### Assigned task
Read through the lines below for the string "Стромстед" and copy each one that has it.

### Exercise inputs
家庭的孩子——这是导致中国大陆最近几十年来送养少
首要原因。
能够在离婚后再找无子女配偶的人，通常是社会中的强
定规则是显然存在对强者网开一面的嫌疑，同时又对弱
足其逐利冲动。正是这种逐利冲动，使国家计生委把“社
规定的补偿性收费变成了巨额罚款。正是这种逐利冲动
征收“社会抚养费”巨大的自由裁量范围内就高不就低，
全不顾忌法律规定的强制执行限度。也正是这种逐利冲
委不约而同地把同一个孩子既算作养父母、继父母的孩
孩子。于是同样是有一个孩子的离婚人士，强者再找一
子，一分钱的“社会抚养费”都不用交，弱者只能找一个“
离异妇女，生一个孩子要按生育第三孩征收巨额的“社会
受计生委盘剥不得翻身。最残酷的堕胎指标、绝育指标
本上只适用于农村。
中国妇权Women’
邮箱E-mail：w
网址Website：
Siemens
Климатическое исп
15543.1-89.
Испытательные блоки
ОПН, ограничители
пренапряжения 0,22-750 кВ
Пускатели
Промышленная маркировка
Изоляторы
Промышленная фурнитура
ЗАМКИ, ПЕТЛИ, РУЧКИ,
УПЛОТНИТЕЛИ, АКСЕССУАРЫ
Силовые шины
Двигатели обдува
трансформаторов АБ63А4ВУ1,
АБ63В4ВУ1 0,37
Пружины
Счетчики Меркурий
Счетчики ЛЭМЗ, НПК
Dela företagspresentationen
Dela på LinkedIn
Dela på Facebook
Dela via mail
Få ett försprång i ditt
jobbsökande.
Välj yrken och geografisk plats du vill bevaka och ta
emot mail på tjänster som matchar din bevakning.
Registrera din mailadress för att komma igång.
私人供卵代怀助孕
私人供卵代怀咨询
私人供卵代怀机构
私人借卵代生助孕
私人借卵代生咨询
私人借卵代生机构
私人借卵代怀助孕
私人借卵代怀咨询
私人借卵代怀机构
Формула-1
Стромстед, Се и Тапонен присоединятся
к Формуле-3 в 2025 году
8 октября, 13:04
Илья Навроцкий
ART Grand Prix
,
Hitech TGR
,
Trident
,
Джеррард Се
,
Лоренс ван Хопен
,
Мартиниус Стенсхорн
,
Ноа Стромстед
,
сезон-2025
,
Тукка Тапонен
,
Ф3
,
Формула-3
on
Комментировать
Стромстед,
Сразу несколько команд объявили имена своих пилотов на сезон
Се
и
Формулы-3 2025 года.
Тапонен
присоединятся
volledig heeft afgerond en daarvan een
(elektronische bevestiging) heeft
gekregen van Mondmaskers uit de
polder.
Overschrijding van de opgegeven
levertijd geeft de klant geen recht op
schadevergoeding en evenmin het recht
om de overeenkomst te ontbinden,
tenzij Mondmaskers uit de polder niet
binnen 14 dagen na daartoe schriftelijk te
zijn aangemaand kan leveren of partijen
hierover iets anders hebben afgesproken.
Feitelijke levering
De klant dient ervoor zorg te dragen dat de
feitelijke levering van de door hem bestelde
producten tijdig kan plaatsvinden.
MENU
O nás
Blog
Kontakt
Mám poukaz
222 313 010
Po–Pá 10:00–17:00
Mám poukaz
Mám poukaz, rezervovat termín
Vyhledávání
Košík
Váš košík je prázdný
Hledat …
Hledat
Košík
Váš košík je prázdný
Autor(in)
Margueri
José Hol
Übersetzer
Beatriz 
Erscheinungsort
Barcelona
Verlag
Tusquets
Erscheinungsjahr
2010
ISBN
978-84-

### The answer
Стромстед, Се и Тапонен присоединятся
Ноа Стромстед
Стромстед,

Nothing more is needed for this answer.